§ **ASSIGNED TASK**
Search the entries below for "right", and copy each line where it appears.

§ **DATA EXCERPTS**
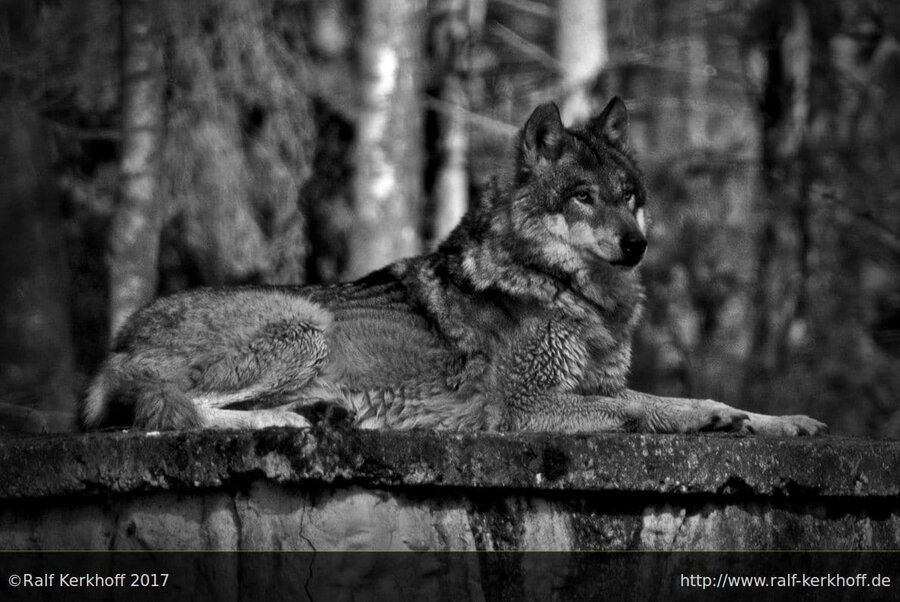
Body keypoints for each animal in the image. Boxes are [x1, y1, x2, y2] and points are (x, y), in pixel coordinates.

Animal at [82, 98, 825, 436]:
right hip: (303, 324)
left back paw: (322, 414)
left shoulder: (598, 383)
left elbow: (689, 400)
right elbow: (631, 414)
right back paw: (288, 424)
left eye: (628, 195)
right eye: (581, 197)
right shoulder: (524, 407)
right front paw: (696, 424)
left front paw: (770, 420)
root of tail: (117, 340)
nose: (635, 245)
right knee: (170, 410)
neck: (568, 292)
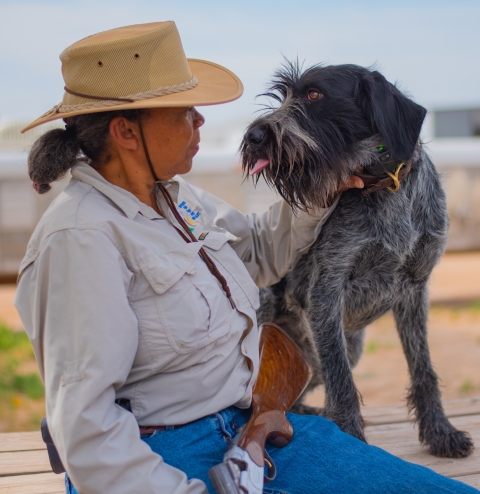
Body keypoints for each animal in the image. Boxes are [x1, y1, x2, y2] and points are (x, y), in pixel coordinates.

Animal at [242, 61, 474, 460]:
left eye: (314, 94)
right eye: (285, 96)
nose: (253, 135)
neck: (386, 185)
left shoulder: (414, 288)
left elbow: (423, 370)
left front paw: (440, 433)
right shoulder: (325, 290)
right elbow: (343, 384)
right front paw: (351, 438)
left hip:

§ **ANSWER BOX**
right hip: (303, 324)
right elbow: (631, 414)
right back paw: (288, 424)
right eye: (581, 197)
right shoulder: (524, 407)
right front paw: (696, 424)
right knee: (170, 410)
right eye: (285, 96)
right shoulder: (325, 290)
right elbow: (343, 384)
right front paw: (351, 438)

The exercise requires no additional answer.